Most profoundly, of course, these two literary classics dare to pose difficult existential questions: What is the meaning of life? Was my life of value? Why am I dying?

The narrative employed in Tolstoy's novella is linear and realistically detailed. The style of Olsen's story, set in the United States about a century later, is allusive, moving in psychological time, from the senses, voices, and scenes in the present to memories of the past. Other differences are sharper still: Tolstoy's Ilych is a self-satisfied czarist official; Olsen's protagonist, Eva, once a proletarian revolutionary, is a sixty-nine year-old dissatisfied working-class housewife, mother, and grandmother. Tolstoy focuses entirely on the life of a "model" man of his generation, who is sucessful professionally, though less so in his private life.

Olsen often freeze-frames the views of various famiiy members as each considers the grandparents Eva and David, whose quarrels send out concentric emotional ripples. Unlike the ending of Tolstoy's story, in which only the dying Ilych comes to a moment of illumination, the denouemont of Olsen's story is shared by those around the dying Eva, especially her husband David and her nurse/granddaughter jeannie.

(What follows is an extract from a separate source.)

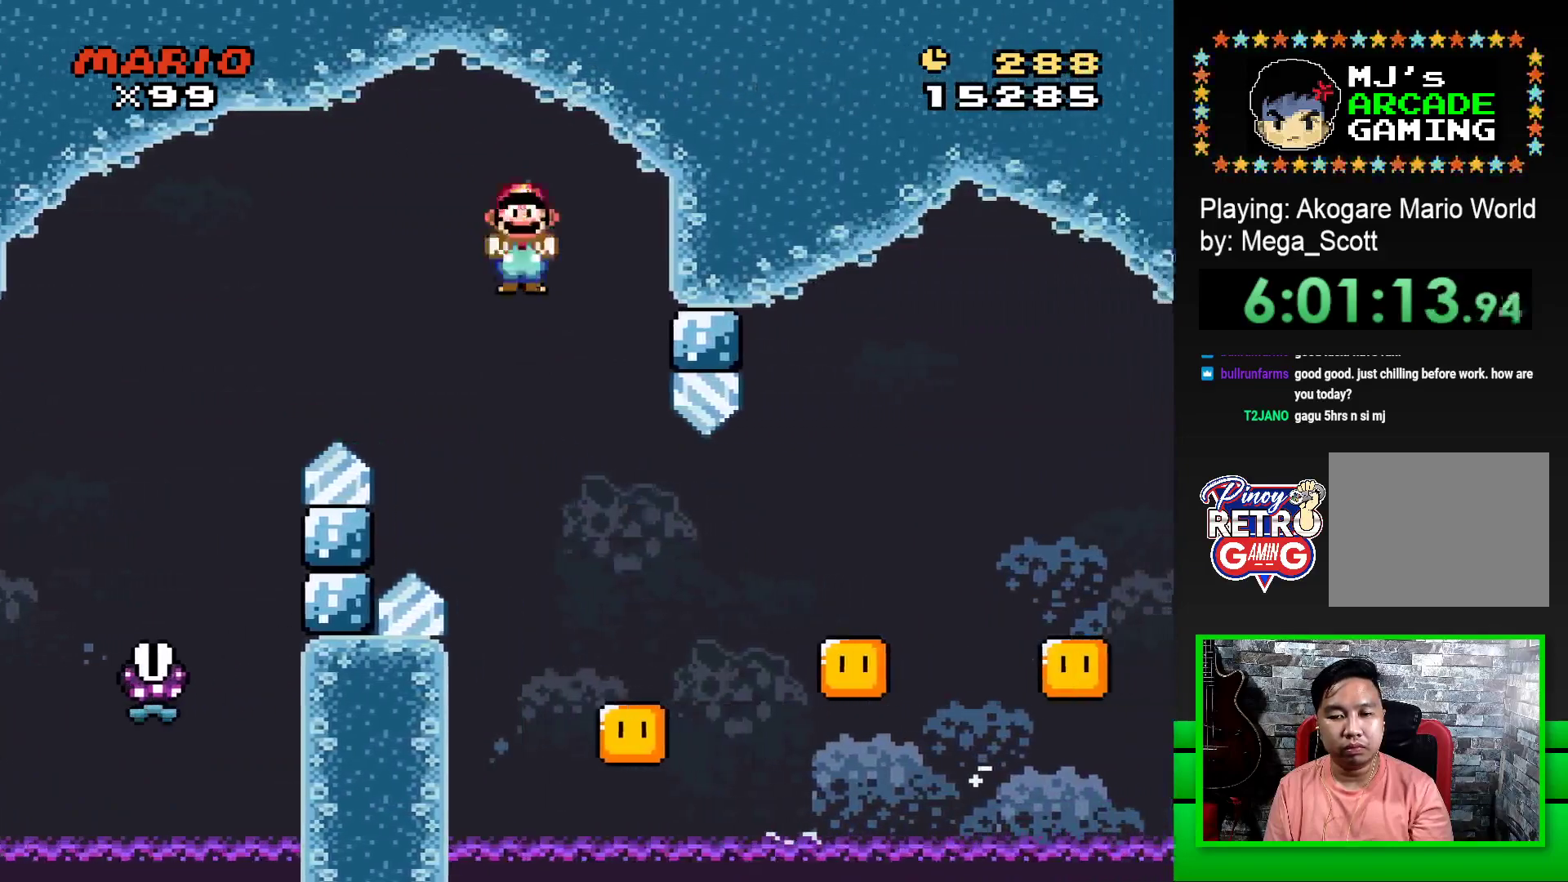
{"buttons": ["SQUARE", "R1", "DPAD_RIGHT"], "events": [[100, "DPAD_LEFT", "up"], [183, "DPAD_RIGHT", "down"]]}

Ivan Ilych suddenly thinks, "Maybe I didn't live as I ought to have done," and adds, "But how could that be, when I did everything properly?" In Olsen's story, Eva's grandchildren ask "Tell me a riddle, Grammy," to which she replies "I know no riddles, child." Ultimately, Olsen and Tolstoy demand that readers examine their lives, and consider questions about pain, suffering, inequalities, fate, and one's life work.